Radioactivité au New Hampshire
Les scientifiques analysant l'iode dissous dans les cours d'eau du New Hampshire ont découvert un doublement des concentrations d'iode radioactives par rapport à ce qu'ils trouvent dans le sol voisin. Et c'est un choc de comprendre d'où vient cette radioactivité.
Japon.
La radioactivité de la Nouvelle-Angleterre résulte de l'accident et de l'échec de la centrale nucléaire de Fukushima Daiichi après le tremblement de terre et le tsunami du 11 mars 2011 au Japon.
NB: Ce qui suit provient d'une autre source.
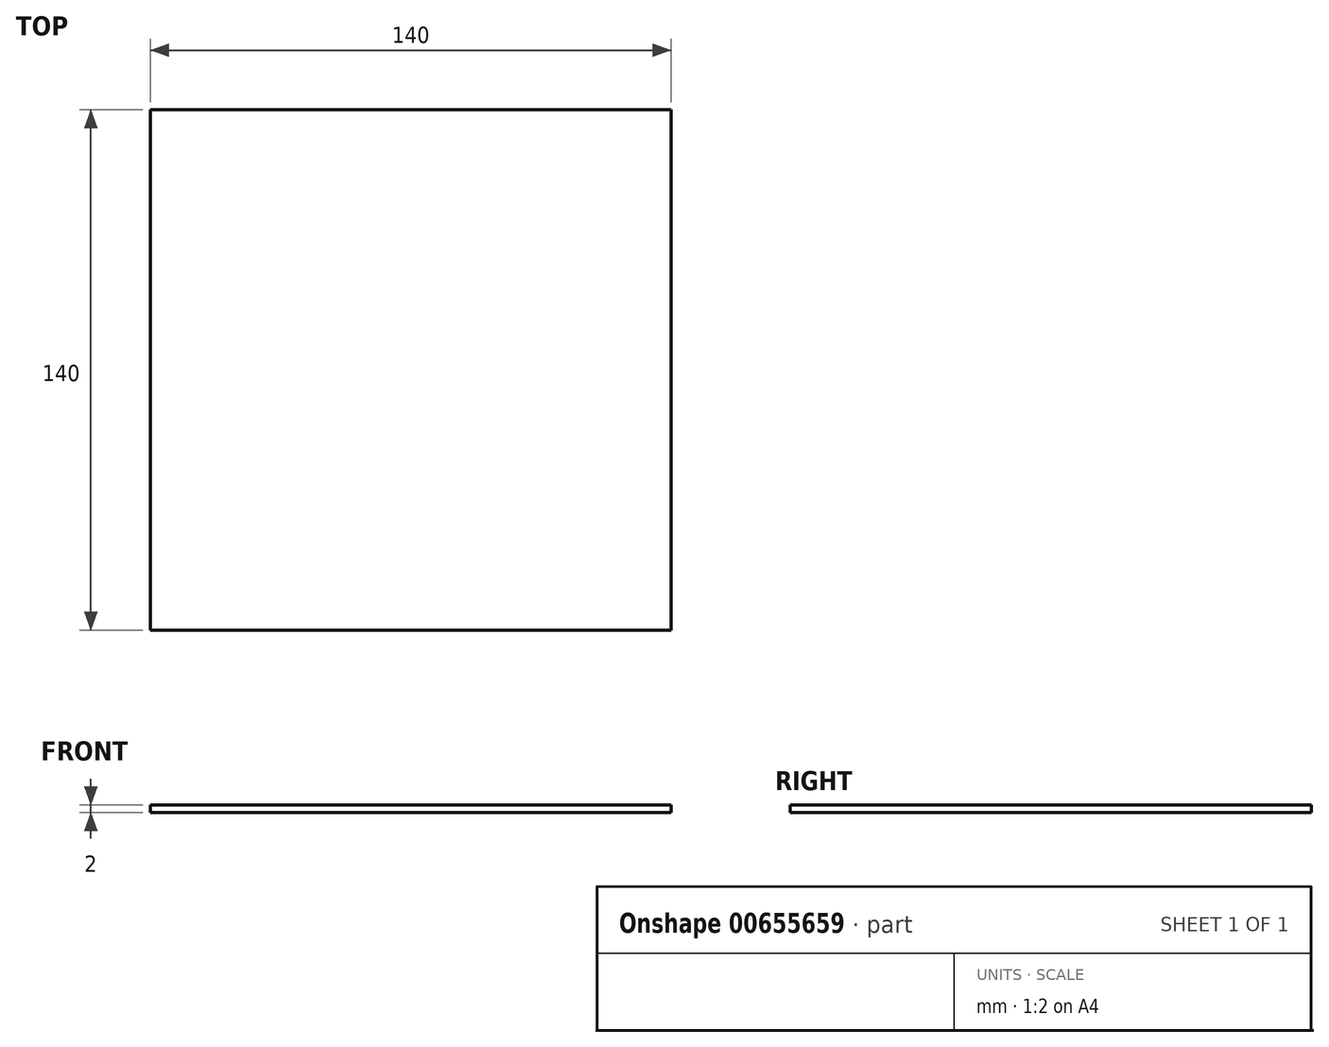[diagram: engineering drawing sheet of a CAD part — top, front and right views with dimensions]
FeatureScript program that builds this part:
annotation { "Feature Type Name" : "Feature", "Feature Type Description" : "" }
export const myFeature = defineFeature(function(context is Context, id is Id, definition is map)
    precondition{}
    {
        {
            var Q0;
            Q0=qCreatedBy(makeId("Top.planeOp"),FACE);
            var sketch = newSketch(context, id + "F0", { "sketchPlane" : qUnion([Q0])});
            skLineSegment(sketch, "E0.bottom", {"start": v(-70, 70) * mm, "end": v(70, 70) * mm});
            skLineSegment(sketch, "E0.top", {"start": v(-70, -70) * mm, "end": v(70, -70) * mm});
            skLineSegment(sketch, "E0.left", {"start": v(-70, 70) * mm, "end": v(-70, -70) * mm});
            skLineSegment(sketch, "E0.right", {"start": v(70, 70) * mm, "end": v(70, -70) * mm});
            skLineSegment(sketch, "E1", {"start": v(0, 70) * mm, "end": v(0, -70) * mm});
            skSolve(sketch);
        }
        {
            var Q0;
            Q0 = qSketchRegion(id + "F0", true);
            extrude(context, id + "F1", {"entities" : qUnion([Q0]), "depth" : 2 * mm, "offsetDistance" : 25 * mm});
        }
    });
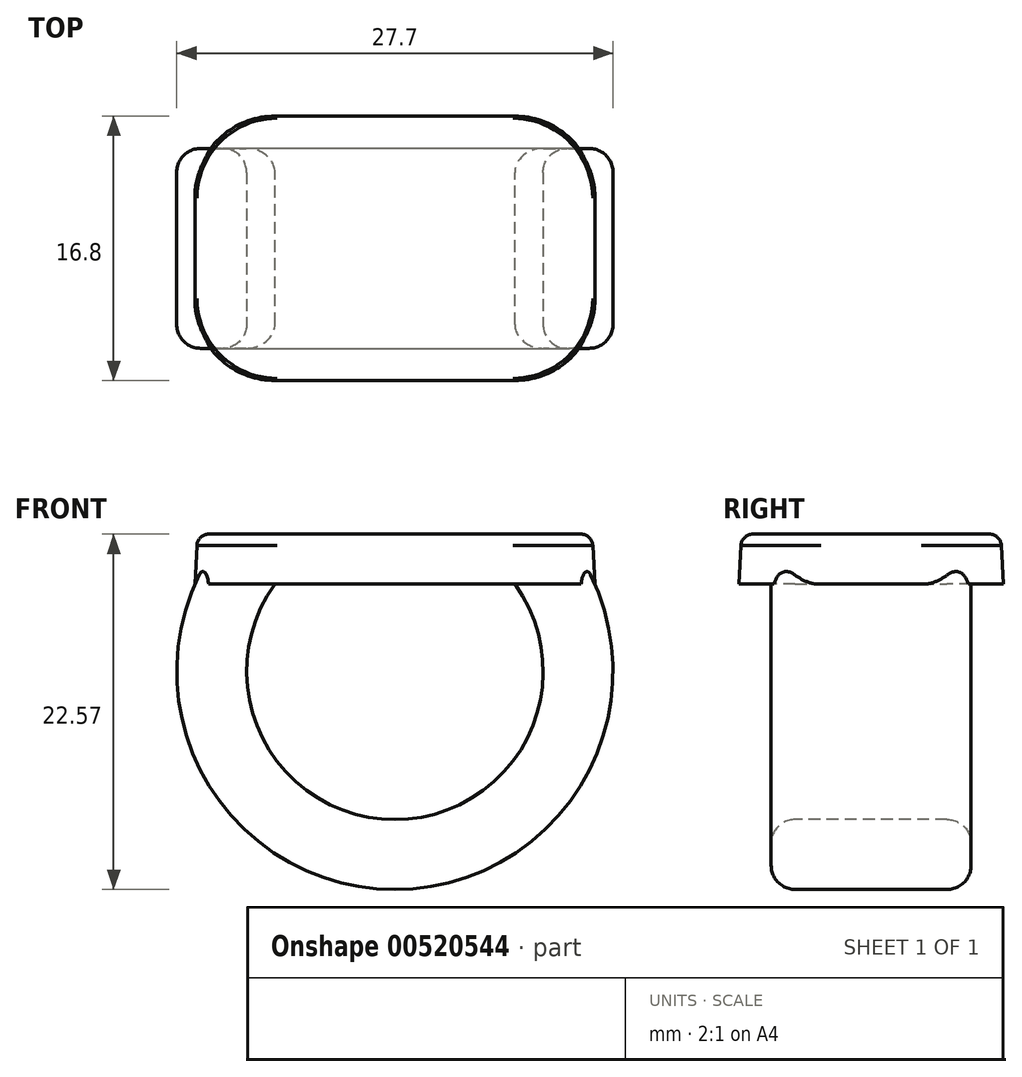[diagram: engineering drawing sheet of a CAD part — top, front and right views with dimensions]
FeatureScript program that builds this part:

Cet échec a été la plus grande catastrophe nucléaire depuis l'accident de Chernobyl en 1986.
"Nous vivons sur une très petite planète et cela démontre que ce qui se passe au Japon a le potentiel de nous affecter", explique le chercheur Joshua Landis.
"Bien que regrettable, la catastrophe japonaise a fourni une occasion unique d'examiner le transport et l'accumulation d'iode radioactif dans l'environnement", dit Landis. "Nous avons abordé cette étude principalement en tant que scientifiques concernés de notre propre droit, nous demandant quelle quantité de ce contaminant descend vraiment et où l'iode se déplace dans le paysage".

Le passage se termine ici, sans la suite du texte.